Now, we can compare the performance of the ensemble model vs the general model:

Confusion Matrix for the ensemble model

# predict
y_pred = stacked_predictions(
    meta_model=meta_model, 
    sub_models=[submodel_1, submodel_2, submodel_3], general_model=catchall_model, 
    input_images=X_test, 
    sub_prediction_maps=[
        {1:0, 2:1, 3:8, 4:9},
        {1:2, 2:4, 3:6, 4:7},
        {1:3, 2:5}, 
    ],
)

# display confusion matrix
cm = confusion_matrix(y_test, y_pred)
classes = ('plane', 'car', 'bird', 'cat', 'deer', 'dog', 'frog', 'horse', 'ship', 'truck')

disp = ConfusionMatrixDisplay(confusion_matrix=cm, display_labels=classes)
disp.plot(cmap=plt.cm.Blues, 
          text_kw={'fontsize': 8, 'ha': 'center', 'va': 'center'})

# Format numbers as integers without scientific notation
for text in disp.text_.ravel():
    text.set_text(f'{int(float(text.get_text()))}')

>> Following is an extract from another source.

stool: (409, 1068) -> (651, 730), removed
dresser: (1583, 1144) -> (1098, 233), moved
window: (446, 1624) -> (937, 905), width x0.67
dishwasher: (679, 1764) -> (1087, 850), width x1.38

plt.title('Confusion Matrix for Stacking Model')
plt.show()

# compute accuracy
accuracy = accuracy_score(y_test, y_pred)
print(f"Accuracy: {accuracy}")

Incorrect predictions: 648
Accuracy: 0.6734

Confusion Matrix for the ensemble model

# predict
y_pred = catchall_model(X_test).argmax(dim=1).detach()


# display confusion matrix
cm = confusion_matrix(y_test, y_pred)
classes = ('plane', 'car', 'bird', 'cat', 'deer', 'dog', 'frog', 'horse', 'ship', 'truck')

disp = ConfusionMatrixDisplay(confusion_matrix=cm, display_labels=classes)
disp.plot(cmap=plt.cm.Blues, 
          text_kw={'fontsize': 8, 'ha': 'center', 'va': 'center'})

# Format numbers as integers without scientific notation
for text in disp.text_.ravel():
    text.set_text(f'{int(float(text.get_text()))}')

plt.title('Confusion Matrix for single CNN Model')
plt.show()

# compute accuracy
accuracy = accuracy_score(y_test, y_pred)
print(f"Accuracy: {accuracy}")

Accuracy: 0.6404

As we can observer, the stacked model slightly outperforms the single CNN model. However, this is not always the case, it varied depending on the number of epochs. This is a nitpicked example to show that Stacking models can outperform single models.

Ensemble models is a different paradigm form the ones we have seen so far. It is a way to combine multiple models to create a single model that is more robust and accurate than any of the individual models.